Records from a collection:
──────────────────────────────

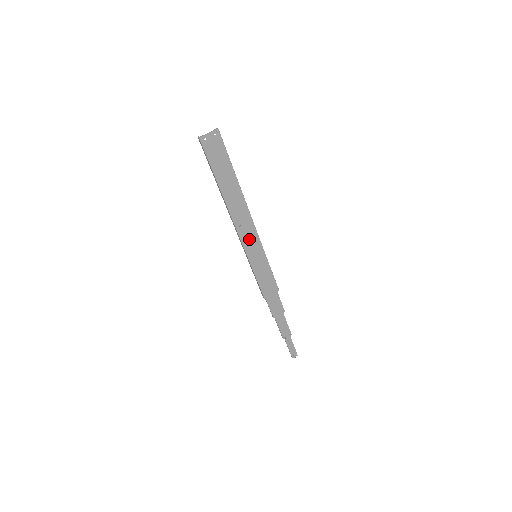
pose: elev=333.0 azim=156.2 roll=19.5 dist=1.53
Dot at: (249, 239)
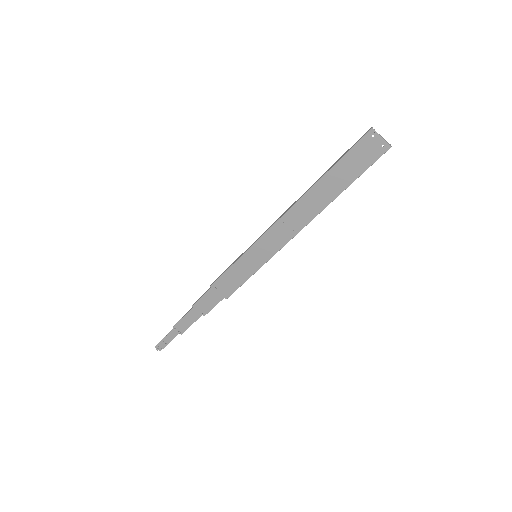
Dot at: (273, 239)
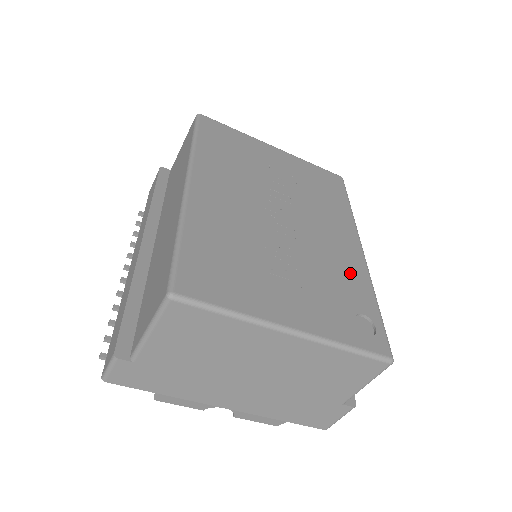
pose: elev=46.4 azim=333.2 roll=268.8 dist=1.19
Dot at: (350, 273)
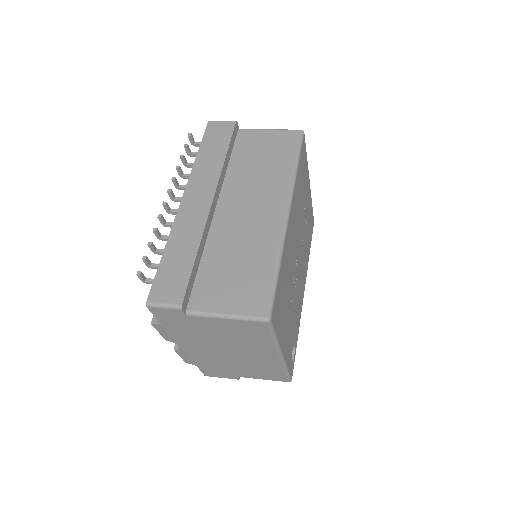
Dot at: (299, 313)
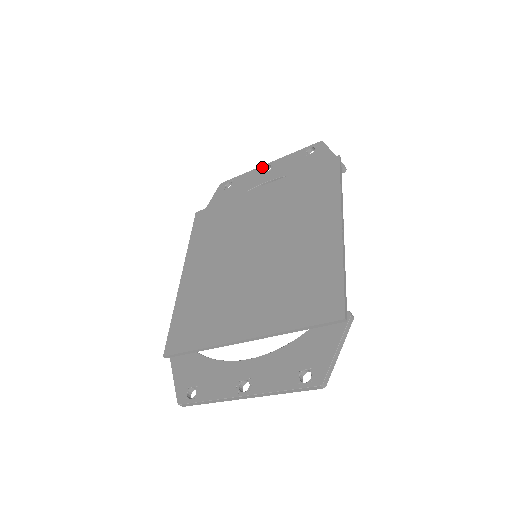
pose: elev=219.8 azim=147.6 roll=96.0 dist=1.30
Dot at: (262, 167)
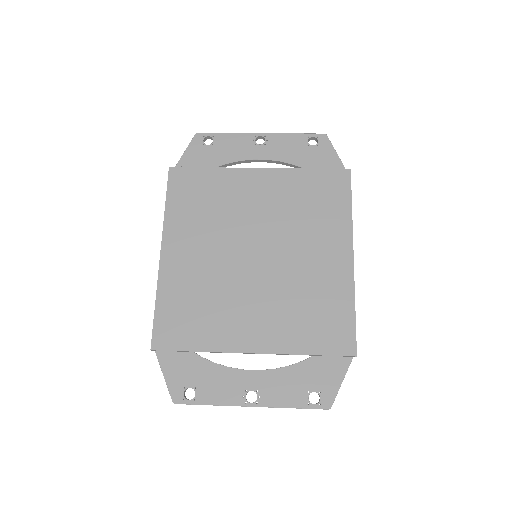
Dot at: (253, 135)
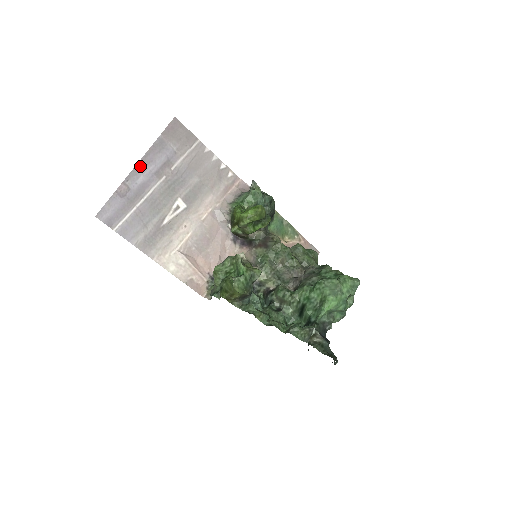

──────────────────────────────

• _Written request_
Show each line of the rows above that contains the string "roll".

• _Problem solution_
pose: elev=333.0 azim=156.2 roll=19.5 dist=1.53
pose: elev=46.4 azim=333.2 roll=268.8 dist=1.19
pose: elev=219.8 azim=147.6 roll=96.0 dist=1.30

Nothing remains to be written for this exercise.